人とくるまのテクノロジー展 2017:電動パワーステアリング(EPS)技術の進歩
自動運転に向けた協調制御とフェールオペレーションの開発動向
2017/06/02
- 要約
- Bosch:高度自動運転に向けたEPSシステムのフェールオぺレーショナル対応
- デンソー:フェールオペレーション対応の2系統EPS
- ジェイテクト:大型車へのEPS搭載を支援、ADAS対応ステアバイワイヤ
- ショーワ:ステアリング・サスペンション協調制御
- 日本精工:ボールねじ式ラックタイプEPS、モーター/ECU/トルクセンサーを冗長設計
- NTN:次世代ステアリング用メカニカルクラッチユニット(MCU)
- 自動運転支援システムの展示:EPSを含む協調制御
要約
人とくるまのテクノロジー展2017 会場全体の様子 |
2017年5月に開催された「人とくるまのテクノロジー展2017 横浜 (公益社団法人 自動車技術会主催)」では、大手サプライヤーが自動運転支援システムの総合展示を行っていた。車両を構成する様々なシステムを協調制御する内容が示されている。
自動運転システムの開発が加速する中、電動パワーステアリング(EPS)は不可欠な構成デバイスの1つとして、さらなる安全機能の向上が求められている。操舵力をアシストするだけだった従来のパワーステアリングから、ステアリングの操舵角度を制御する機能、さらには操舵の結果として車両挙動を制御する機能が付加されることになり、制御の精度、信頼性、失陥時の対応など、従来と違う機能も求められるようになっている。

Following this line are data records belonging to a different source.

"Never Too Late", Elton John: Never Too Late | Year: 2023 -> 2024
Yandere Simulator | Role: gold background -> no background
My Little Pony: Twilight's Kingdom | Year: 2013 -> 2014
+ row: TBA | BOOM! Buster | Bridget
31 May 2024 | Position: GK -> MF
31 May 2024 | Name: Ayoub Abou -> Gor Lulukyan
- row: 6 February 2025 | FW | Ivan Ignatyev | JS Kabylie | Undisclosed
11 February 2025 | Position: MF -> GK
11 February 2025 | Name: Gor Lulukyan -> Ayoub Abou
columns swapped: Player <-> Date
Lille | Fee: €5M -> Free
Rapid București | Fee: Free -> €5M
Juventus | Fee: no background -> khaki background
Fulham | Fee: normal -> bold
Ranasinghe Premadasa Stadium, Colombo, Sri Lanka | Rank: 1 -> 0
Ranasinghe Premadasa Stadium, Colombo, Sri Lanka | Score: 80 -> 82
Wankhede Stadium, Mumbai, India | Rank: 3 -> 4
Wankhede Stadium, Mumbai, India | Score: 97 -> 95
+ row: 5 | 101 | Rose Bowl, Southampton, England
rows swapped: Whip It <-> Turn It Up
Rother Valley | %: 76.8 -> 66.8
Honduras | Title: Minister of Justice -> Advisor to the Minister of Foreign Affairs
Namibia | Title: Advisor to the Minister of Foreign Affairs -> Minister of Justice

車線逸脱防止支援システム(LDW/LKA)などの先進運転支援システム(ADAS)においては、ステアリングシステムと駆動システム、ブレーキシステム等との協調制御が重要となり、ステアリング操作を機械式制御から電子制御に置き換えるステアバイワイヤ(Steer-by-Wire)の導入も進んでいる。一方で、高度なADAS/自動運転が進むと、システムの電気的な断線、エラー、故障だけで制御やアシストが利かなくなるため、従来よりもシステム故障時の影響が大きくなる。EPSで危険回避時に電気的なエラーが起きると、甚大な被害が発生する恐れがある。
こうした制御システムの高性能・複雑化に伴う故障や誤作動に対応するため、フェールオペレーション(fail-safe operation)が導入され始めている。EPSは、ECUとモーターをステアリング機構に組み込んだ機電一体型の制御システムを搭載しているが、ECUやモーターをそれぞれ2系統に増やす冗長設計にすることで、1系統の電子回路に異常が発生した場合でも、もう1系統が作動して、走行を維持したり、車両を安全に停止させることができる。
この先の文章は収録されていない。